Chapter 20
Good Monday Morning to the week 20 of 2022
In this current time there are so many reasons for concern, but also so many things that are paradoxical and make it hard for us for an opinion or even share a certain view on certain issues. Be it indifference, ambiguity, or ambivalence may lead us to think we’re not involved or there is even a lack of feelings, in the contrary, these are strong expressions of having mixed feelings!
Like Jeremiah, we can acknowledge that all these disparate feelings and realities can be true at the same time. We can try to hold them in tension, refusing to opt for the easy resolution offered by either triumphalism or apathy. It’s good to admit that we are part of something larger than ourselves. Thankfully, God’s faithfulness is greater than our complicity. While Lamentations models ambivalence, its core message is one of clear-eyed hope.
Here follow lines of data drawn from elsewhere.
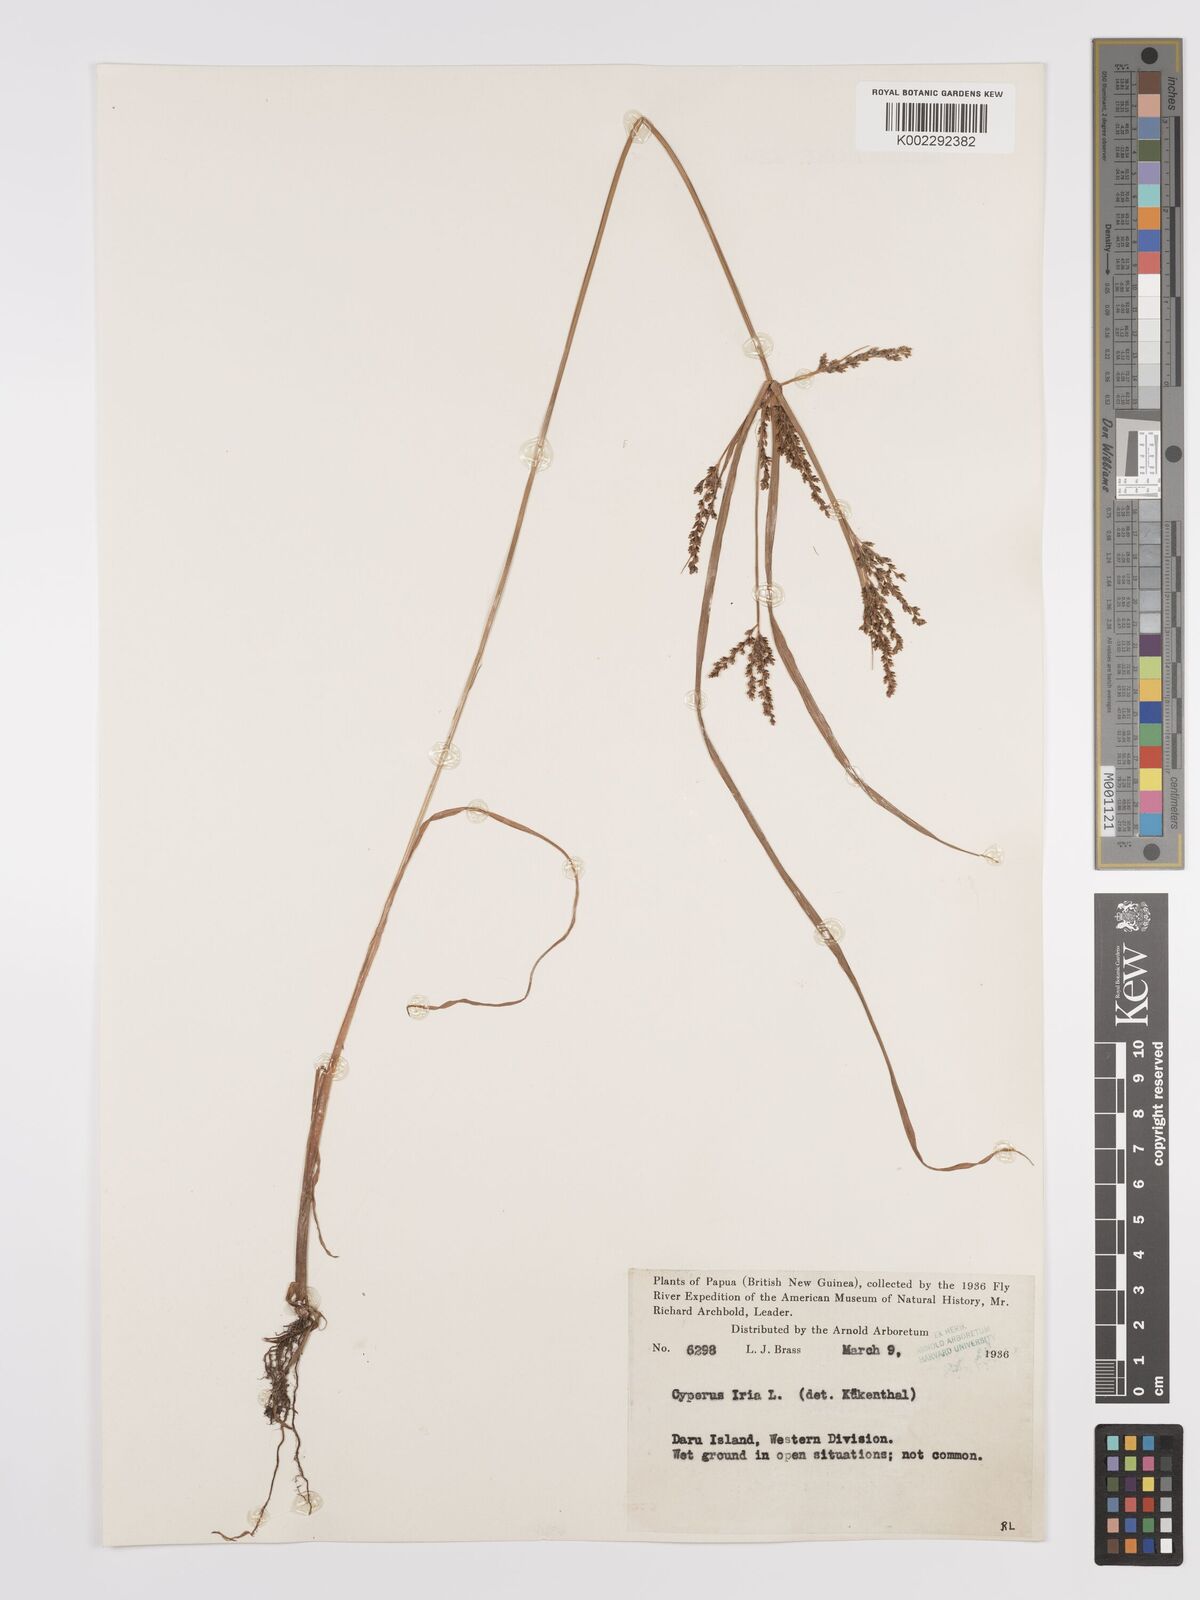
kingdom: Plantae
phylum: Tracheophyta
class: Liliopsida
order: Poales
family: Cyperaceae
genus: Cyperus
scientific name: Cyperus iria
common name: Ricefield flatsedge
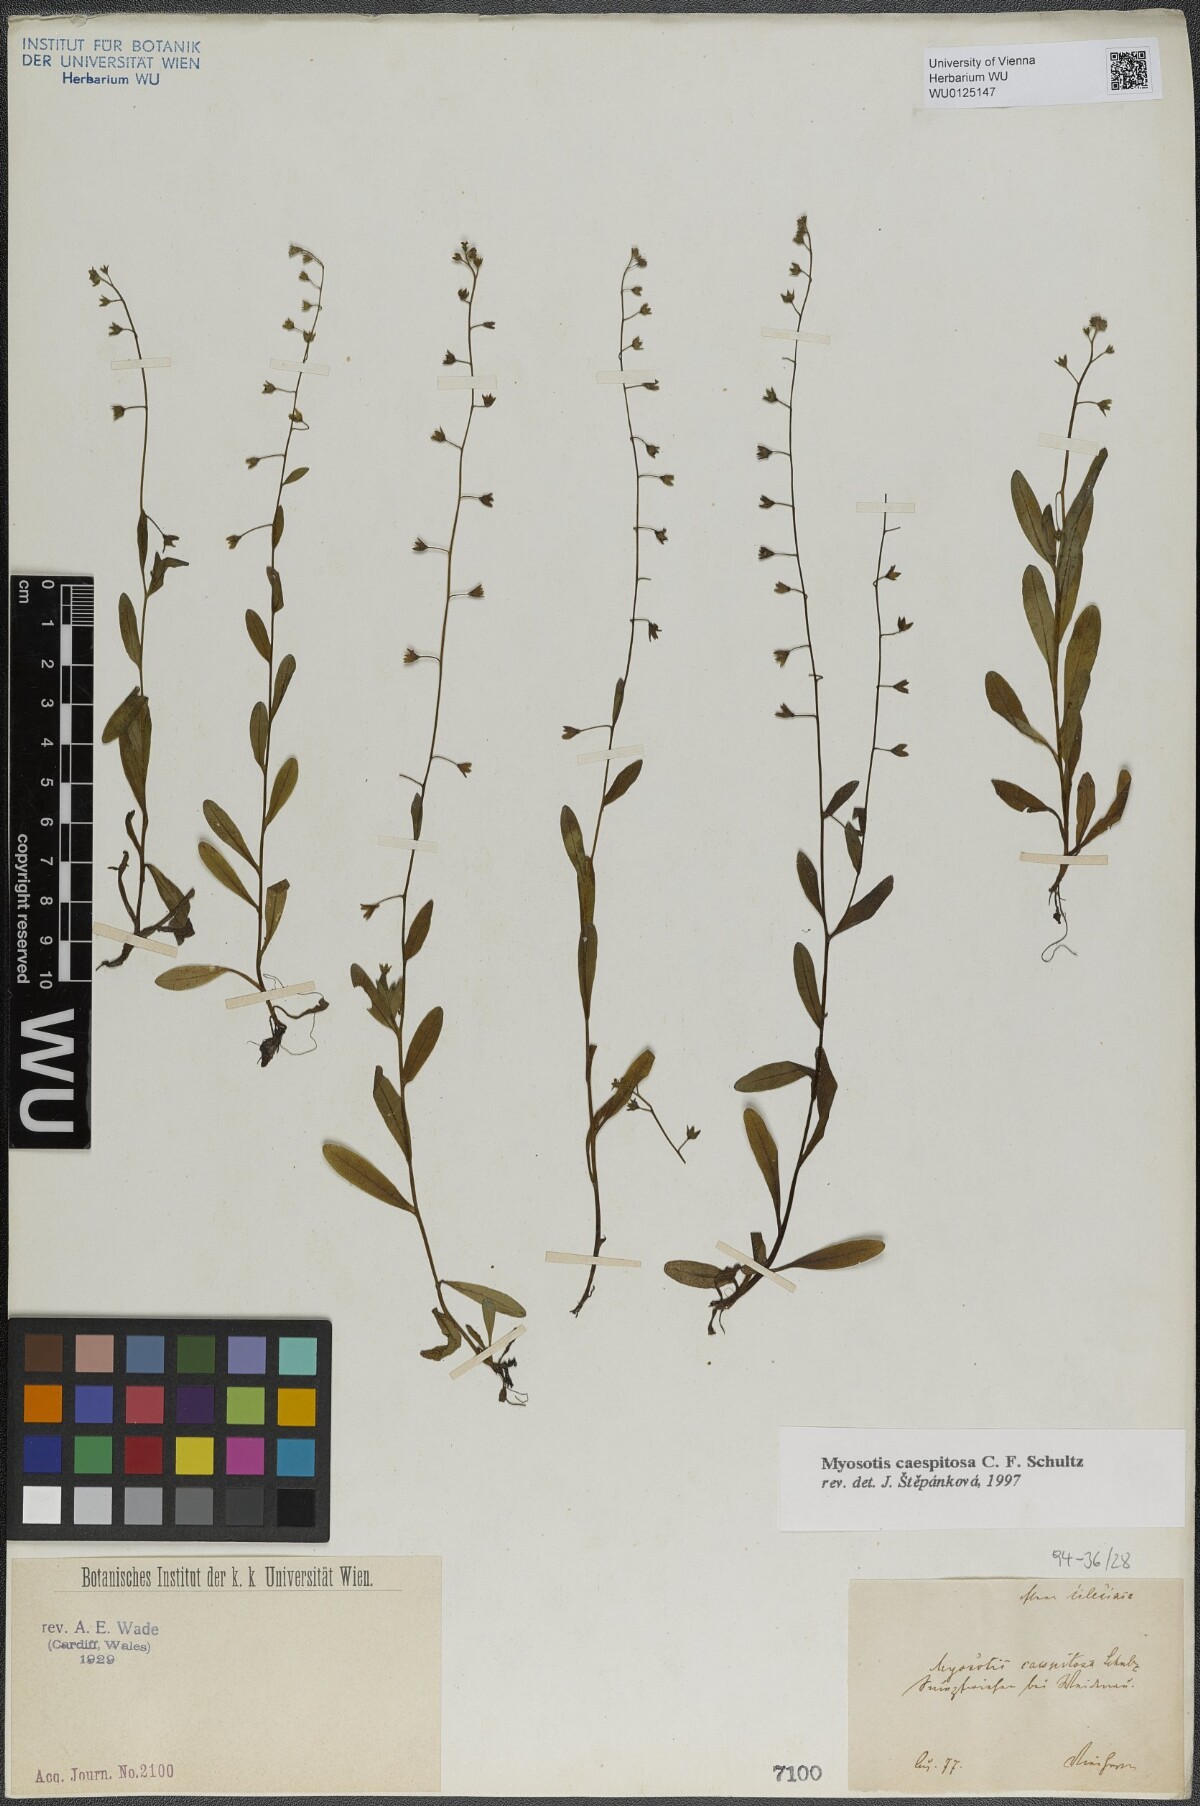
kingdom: Plantae
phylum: Tracheophyta
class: Magnoliopsida
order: Boraginales
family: Boraginaceae
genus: Myosotis
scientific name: Myosotis laxa
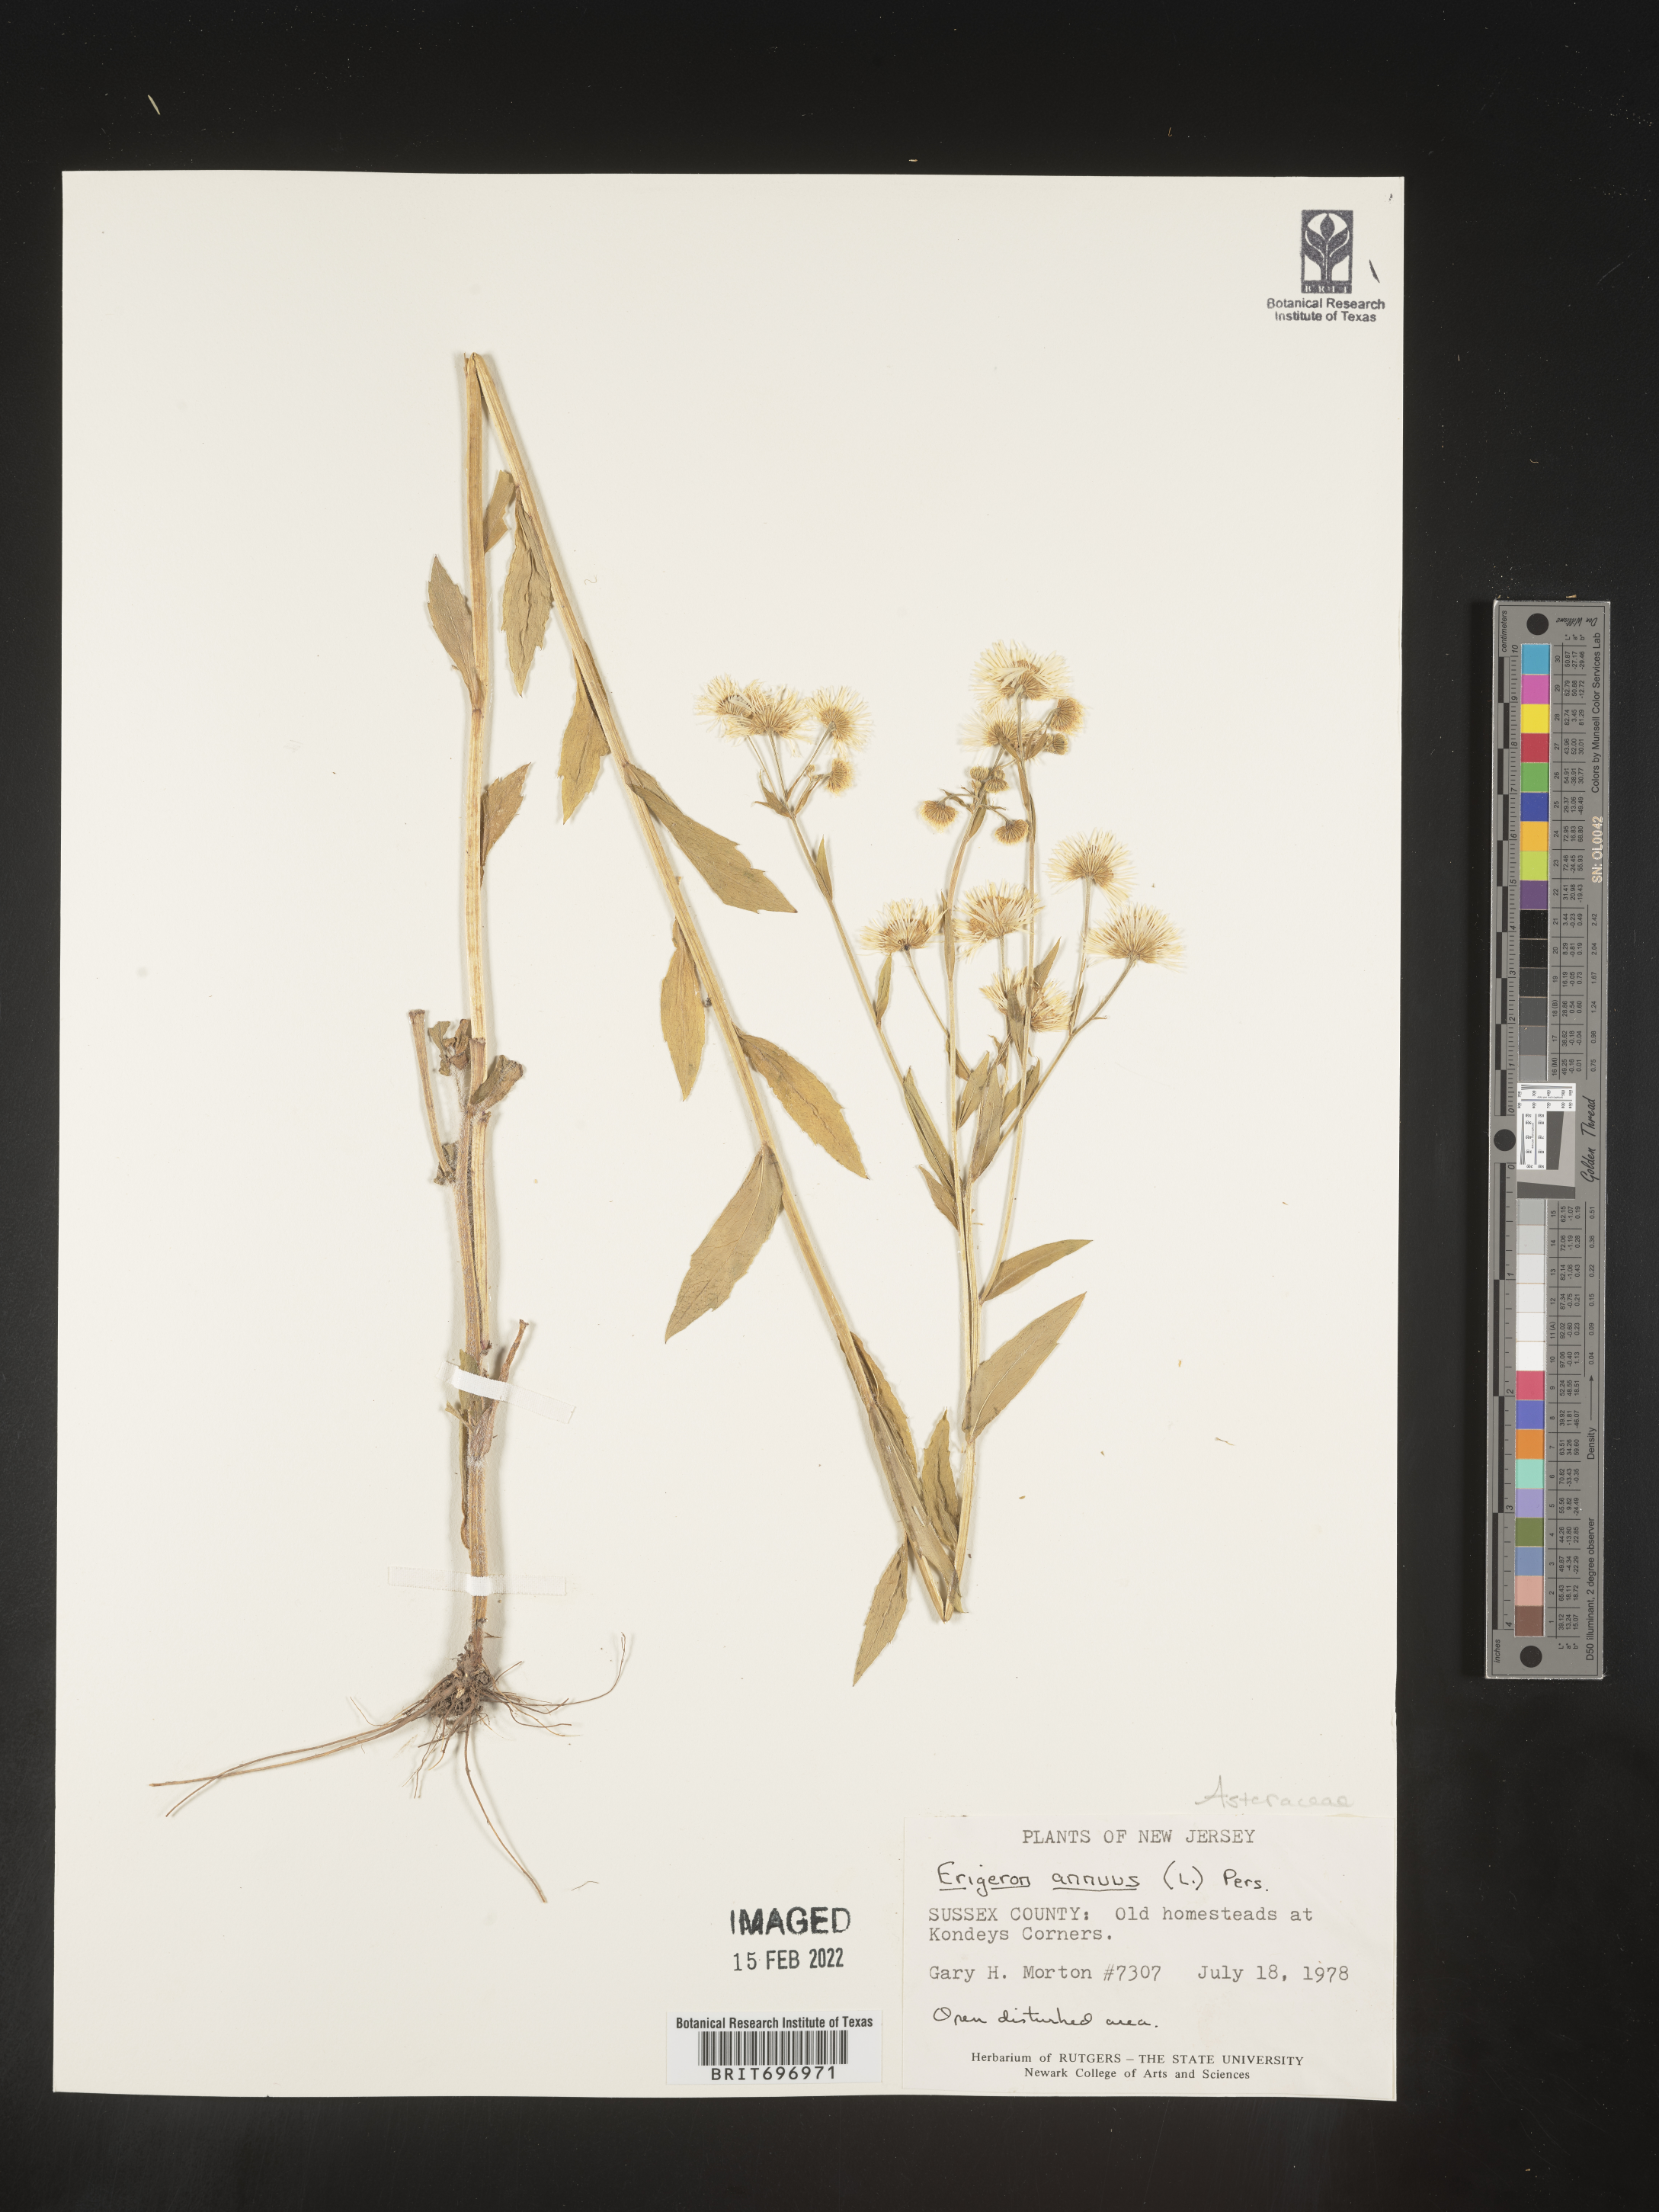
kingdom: Plantae
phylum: Tracheophyta
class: Magnoliopsida
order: Asterales
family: Asteraceae
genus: Erigeron
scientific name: Erigeron annuus
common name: Tall fleabane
“My soul is downcast within me,” Jeremiah writes. “Yet this I call to mind and therefore I have hope: Because of the Lord’s great love we are not consumed, for his compassions never fail. They are new every morning; great is your faithfulness.”
History tells us that Jeremiah suffered with his people. He was not removed or raptured away to safety. He was not even among the remnant carried off to Babylon with the promise that their descendants would return.
Jeremiah died in exile without witnessing any clear resolution for the people of Israel. He died as he lived, in ambivalence—recognizing both what had been promised and what had yet to be fulfilled.
But he also died in hope. He died believing!
“The Lord is my portion;
therefore I will wait for him
The Lord is good to those whose hope is in him,
to the one who seeks him;
it is good to wait quietly
for the salvation of the Lord .”
Surprised by Paradox, Jen Pollock Michel writes,
“Allowing for paradox does not represent a weakened approach to theological understanding. On the contrary, it allows for a robust theology, one that is filled with the sort of awe that not only regards God as unimaginably wondrous but also awakens in us the desire… to see Him as He is.”
Wishing you a good start to this week as you may also wrestle with the paradox of our times with mixed feelings.